Life sometimes seems way more complicated then it did a hundred years ago.  But I also think that there was a lot more hidden dysfunction, and a lot more hurt that didn’t get addressed as well.  Humans have been around for a long freakin time, duh…and it’s pretty easy to understand them, if time is taken to pay attention.  I love studying human nature…it helps me to understand “us”.

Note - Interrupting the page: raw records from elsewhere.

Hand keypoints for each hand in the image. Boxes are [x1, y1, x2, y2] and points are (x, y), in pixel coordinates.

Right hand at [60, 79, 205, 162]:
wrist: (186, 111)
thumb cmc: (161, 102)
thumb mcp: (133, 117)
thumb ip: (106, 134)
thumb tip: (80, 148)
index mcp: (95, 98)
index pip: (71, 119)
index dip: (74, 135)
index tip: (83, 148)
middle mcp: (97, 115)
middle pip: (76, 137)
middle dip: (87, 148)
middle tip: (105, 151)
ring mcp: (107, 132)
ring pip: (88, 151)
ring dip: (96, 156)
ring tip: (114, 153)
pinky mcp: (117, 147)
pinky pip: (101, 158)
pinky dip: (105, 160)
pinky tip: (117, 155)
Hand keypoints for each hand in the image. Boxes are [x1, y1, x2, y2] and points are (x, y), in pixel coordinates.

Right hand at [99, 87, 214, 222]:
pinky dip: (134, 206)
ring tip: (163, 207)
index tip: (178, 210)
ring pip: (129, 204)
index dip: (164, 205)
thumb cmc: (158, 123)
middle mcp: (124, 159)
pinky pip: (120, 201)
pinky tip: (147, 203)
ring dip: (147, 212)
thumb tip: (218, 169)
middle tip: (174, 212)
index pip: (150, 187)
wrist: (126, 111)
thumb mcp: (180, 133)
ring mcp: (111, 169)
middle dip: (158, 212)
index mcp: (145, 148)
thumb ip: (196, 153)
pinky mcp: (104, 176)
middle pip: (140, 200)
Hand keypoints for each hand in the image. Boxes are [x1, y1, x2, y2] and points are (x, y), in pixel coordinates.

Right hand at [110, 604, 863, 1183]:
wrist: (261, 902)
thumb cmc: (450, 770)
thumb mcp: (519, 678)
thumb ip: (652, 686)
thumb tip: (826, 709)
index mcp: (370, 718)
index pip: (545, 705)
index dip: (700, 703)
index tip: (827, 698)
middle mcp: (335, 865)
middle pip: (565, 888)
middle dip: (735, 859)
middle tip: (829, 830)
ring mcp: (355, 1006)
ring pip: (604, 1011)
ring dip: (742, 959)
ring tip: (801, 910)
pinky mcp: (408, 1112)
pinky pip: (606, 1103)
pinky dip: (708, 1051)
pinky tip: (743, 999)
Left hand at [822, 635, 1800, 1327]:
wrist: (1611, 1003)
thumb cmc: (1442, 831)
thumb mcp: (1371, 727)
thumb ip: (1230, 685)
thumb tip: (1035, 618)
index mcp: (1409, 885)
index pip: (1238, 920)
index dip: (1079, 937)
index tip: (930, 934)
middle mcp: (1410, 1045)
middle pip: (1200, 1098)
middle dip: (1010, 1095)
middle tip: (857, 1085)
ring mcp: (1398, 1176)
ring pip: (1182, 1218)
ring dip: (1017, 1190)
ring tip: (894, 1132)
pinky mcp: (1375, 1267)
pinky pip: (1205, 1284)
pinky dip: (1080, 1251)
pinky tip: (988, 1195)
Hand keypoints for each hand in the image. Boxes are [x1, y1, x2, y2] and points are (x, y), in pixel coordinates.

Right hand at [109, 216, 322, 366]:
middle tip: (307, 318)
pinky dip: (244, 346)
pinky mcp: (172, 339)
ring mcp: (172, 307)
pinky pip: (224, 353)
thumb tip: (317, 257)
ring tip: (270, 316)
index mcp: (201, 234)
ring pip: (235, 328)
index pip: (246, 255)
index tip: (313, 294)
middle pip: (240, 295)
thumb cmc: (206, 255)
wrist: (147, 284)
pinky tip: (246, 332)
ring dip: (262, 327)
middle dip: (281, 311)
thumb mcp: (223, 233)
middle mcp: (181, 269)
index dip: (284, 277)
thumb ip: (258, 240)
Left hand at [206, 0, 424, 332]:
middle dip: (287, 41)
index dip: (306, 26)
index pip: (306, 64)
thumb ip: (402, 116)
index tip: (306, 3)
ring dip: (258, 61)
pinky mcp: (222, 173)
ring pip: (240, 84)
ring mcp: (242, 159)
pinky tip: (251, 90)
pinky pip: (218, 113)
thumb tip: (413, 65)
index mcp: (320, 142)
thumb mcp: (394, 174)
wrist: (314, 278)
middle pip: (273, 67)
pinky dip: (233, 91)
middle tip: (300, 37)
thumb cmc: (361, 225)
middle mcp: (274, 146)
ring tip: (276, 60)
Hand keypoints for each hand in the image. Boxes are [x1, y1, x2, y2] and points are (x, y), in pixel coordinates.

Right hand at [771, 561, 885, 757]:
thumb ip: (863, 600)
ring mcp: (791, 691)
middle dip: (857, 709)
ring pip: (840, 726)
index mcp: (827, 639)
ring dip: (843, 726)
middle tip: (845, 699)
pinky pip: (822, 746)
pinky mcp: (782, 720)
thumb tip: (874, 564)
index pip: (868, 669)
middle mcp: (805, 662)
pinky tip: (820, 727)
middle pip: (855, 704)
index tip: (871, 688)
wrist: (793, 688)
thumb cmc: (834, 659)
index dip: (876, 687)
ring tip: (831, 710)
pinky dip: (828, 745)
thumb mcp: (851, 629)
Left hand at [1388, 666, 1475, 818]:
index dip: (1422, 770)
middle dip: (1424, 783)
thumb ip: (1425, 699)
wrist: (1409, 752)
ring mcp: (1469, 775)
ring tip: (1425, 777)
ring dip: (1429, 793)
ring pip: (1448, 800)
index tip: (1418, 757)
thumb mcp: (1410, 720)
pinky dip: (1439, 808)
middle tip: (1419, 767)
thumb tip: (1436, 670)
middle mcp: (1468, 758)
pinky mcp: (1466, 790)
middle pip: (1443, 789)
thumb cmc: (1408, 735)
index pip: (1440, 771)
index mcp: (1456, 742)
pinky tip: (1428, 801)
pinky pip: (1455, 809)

But back to this forgiveness thing.  I’ve come to the conclusion that sometimes I’m just not going to get it.  No matter how many times I ask, beg, plead, cry, scream, punch…whatever…(no, I don’t punch people).  There are some that are not capable of forgiving, no matter what.  In my experience, those are the ones that cannot forgive themselves.  That was talked about as well.  It’s easy to say, “I forgive myself”.  But to actually do it, is another story.  I see the growth process in those that are close to me, and I sometimes see myself…a month ago, a year ago, or whenever.  I remember feeling the way they do…the hurt, pain, whatever…I can be empathetic to them, if I have experienced it before.  I can’t say that I know EXACTLY how someone feels, because we are all different, but I could get close.  It’s important to listen to others, to put down the walls so true intimacy can be reached.  Whether it’s a friend, enemy, or love of your life.

I’ve gotten off track. As usual. I realized today that to really forgive, means letting go, being open and vulnerable and being able to trust that person again.  Interesting notion given the fact that I have spent 42 years numbing pain, and not dealing.  It’s time for me to forgive and ask for that forgiveness.